Directions for this task: Extract only the lines running from the top of the entries to the line that holds "index pip: (311, 173)". Include that line and omit the pictures.

Dataset items:
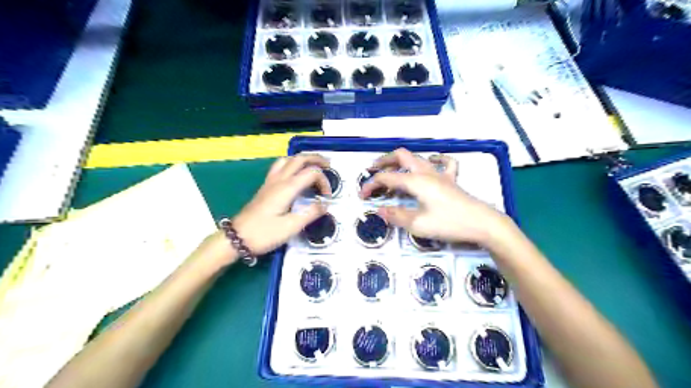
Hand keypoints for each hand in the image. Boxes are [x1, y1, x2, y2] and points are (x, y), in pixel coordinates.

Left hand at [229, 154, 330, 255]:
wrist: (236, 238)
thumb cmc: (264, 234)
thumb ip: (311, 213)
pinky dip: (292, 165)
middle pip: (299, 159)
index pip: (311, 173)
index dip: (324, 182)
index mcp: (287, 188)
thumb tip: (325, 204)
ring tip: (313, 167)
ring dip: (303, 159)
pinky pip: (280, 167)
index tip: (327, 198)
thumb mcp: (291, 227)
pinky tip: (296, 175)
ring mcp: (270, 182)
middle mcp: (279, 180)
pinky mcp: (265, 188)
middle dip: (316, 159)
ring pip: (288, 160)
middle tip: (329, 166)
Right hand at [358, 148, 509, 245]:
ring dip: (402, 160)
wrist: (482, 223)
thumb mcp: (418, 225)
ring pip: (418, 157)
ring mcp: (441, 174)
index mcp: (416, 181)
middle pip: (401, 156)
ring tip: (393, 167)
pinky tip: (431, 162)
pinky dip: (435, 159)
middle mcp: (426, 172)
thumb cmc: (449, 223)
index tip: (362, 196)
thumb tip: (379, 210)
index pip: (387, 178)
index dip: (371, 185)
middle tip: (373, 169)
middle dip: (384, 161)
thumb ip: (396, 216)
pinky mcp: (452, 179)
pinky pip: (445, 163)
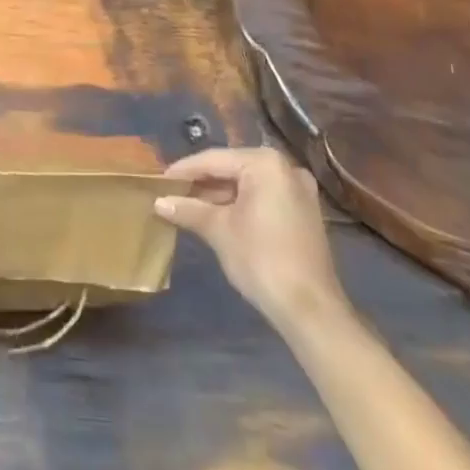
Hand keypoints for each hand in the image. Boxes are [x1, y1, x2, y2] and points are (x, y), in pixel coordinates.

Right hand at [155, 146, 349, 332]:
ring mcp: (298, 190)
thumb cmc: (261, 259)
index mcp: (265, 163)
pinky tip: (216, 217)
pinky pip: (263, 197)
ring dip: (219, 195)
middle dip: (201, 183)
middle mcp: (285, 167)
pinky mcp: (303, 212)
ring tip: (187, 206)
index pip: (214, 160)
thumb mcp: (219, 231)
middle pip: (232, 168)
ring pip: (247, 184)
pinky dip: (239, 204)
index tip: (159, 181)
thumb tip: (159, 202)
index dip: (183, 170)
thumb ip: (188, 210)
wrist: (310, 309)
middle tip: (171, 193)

Output of the task:
Hand keypoints for each hand in the image. Boxes are [x1, y1, x2, y2] and points are (x, y), in pixel coordinates.

Left hand at [229, 154, 330, 255]:
wrist: (236, 238)
thumb cmc: (264, 234)
thumb ip: (311, 213)
pinky dip: (292, 165)
middle pip: (299, 159)
index pip: (311, 173)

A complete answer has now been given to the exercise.